Texto extraído =

:::

Los Franciscanos y los Dominicos se convirtieron
en los animadores espirituales de la ciudad
medieval. Con gran intuición, pusieron en marcha
una estrategia pastoral adaptada a las
transformaciones de la sociedad. Dado que muchas
personas se trasladaban del campo a las
ciudades, ya no colocaron sus conventos en zonas
rurales, sino en las urbanas. Además, para
llevar a cabo su actividad en beneficio de las
almas, era necesario trasladarse según las
exigencias pastorales. Con otra decisión
totalmente innovadora, las Órdenes Mendicantes
abandonaron el principio de estabilidad, clásico
del monaquismo antiguo, para elegir otra forma.

:::

Datos proporcionados =
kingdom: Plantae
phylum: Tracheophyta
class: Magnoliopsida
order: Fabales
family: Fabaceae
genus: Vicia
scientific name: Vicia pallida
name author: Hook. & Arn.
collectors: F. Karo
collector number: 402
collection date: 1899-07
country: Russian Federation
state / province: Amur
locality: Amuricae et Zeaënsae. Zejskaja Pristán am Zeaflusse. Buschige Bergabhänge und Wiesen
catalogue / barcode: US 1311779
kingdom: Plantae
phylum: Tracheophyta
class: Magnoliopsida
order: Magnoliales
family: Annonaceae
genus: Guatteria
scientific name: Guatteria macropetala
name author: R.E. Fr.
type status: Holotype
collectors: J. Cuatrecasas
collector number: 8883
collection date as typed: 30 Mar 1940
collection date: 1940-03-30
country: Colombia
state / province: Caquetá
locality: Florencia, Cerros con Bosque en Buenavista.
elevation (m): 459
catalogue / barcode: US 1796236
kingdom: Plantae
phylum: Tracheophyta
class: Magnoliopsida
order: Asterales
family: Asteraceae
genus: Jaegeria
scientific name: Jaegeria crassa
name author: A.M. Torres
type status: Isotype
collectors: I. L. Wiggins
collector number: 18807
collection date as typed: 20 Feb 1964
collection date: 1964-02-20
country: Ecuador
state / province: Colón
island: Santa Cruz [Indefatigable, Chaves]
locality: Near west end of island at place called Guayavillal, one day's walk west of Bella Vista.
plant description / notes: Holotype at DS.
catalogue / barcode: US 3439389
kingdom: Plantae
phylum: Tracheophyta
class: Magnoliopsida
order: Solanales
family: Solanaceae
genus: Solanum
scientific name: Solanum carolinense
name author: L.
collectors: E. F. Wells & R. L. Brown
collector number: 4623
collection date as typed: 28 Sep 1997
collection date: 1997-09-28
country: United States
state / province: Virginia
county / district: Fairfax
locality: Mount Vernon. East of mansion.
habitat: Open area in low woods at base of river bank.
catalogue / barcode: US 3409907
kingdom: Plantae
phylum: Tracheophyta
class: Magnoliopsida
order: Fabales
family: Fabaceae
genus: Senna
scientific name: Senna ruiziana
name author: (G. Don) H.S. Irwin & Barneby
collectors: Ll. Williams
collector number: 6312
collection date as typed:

:::

Instrucciones de tareas =
a – ¿Concuerdan con el texto sobre los Franciscanos y los Dominicos estas afirmaciones? (i) Los Franciscanos y los Dominicos situaron sus conventos en zonas rurales. (ii) Las Órdenes Mendicantes abandonaron el principio de estabilidad. (iii) Muchas personas se trasladaban del campo a las ciudades. Responde sí o no a cada una y cita literalmente las palabras del texto que lo deciden.
b – Presenta como tabla Markdown, con las columnas «Fila» y «Línea», las líneas de las entradas entre la que contiene "family: Annonaceae" y la que contiene "catalogue / barcode: US 3409907", ambas incluidas, sin las líneas en blanco.

Resultados por tarea =
a –
(i) No: "ya no colocaron sus conventos en zonas rurales, sino en las urbanas".
(ii) Sí: "las Órdenes Mendicantes abandonaron el principio de estabilidad, clásico del monaquismo antiguo".
(iii) Sí: "muchas personas se trasladaban del campo a las ciudades".

b –
| Fila | Línea |
|---|---|
| 1 | family: Annonaceae |
| 2 | genus: Guatteria |
| 3 | scientific name: Guatteria macropetala |
| 4 | name author: R.E. Fr. |
| 5 | type status: Holotype |
| 6 | collectors: J. Cuatrecasas |
| 7 | collector number: 8883 |
| 8 | collection date as typed: 30 Mar 1940 |
| 9 | collection date: 1940-03-30 |
| 10 | country: Colombia |
| 11 | state / province: Caquetá |
| 12 | locality: Florencia, Cerros con Bosque en Buenavista. |
| 13 | elevation (m): 459 |
| 14 | catalogue / barcode: US 1796236 |
| 15 | kingdom: Plantae |
| 16 | phylum: Tracheophyta |
| 17 | class: Magnoliopsida |
| 18 | order: Asterales |
| 19 | family: Asteraceae |
| 20 | genus: Jaegeria |
| 21 | scientific name: Jaegeria crassa |
| 22 | name author: A.M. Torres |
| 23 | type status: Isotype |
| 24 | collectors: I. L. Wiggins |
| 25 | collector number: 18807 |
| 26 | collection date as typed: 20 Feb 1964 |
| 27 | collection date: 1964-02-20 |
| 28 | country: Ecuador |
| 29 | state / province: Colón |
| 30 | island: Santa Cruz [Indefatigable, Chaves] |
| 31 | locality: Near west end of island at place called Guayavillal, one day's walk west of Bella Vista. |
| 32 | plant description / notes: Holotype at DS. |
| 33 | catalogue / barcode: US 3439389 |
| 34 | kingdom: Plantae |
| 35 | phylum: Tracheophyta |
| 36 | class: Magnoliopsida |
| 37 | order: Solanales |
| 38 | family: Solanaceae |
| 39 | genus: Solanum |
| 40 | scientific name: Solanum carolinense |
| 41 | name author: L. |
| 42 | collectors: E. F. Wells & R. L. Brown |
| 43 | collector number: 4623 |
| 44 | collection date as typed: 28 Sep 1997 |
| 45 | collection date: 1997-09-28 |
| 46 | country: United States |
| 47 | state / province: Virginia |
| 48 | county / district: Fairfax |
| 49 | locality: Mount Vernon. East of mansion. |
| 50 | habitat: Open area in low woods at base of river bank. |
| 51 | catalogue / barcode: US 3409907 |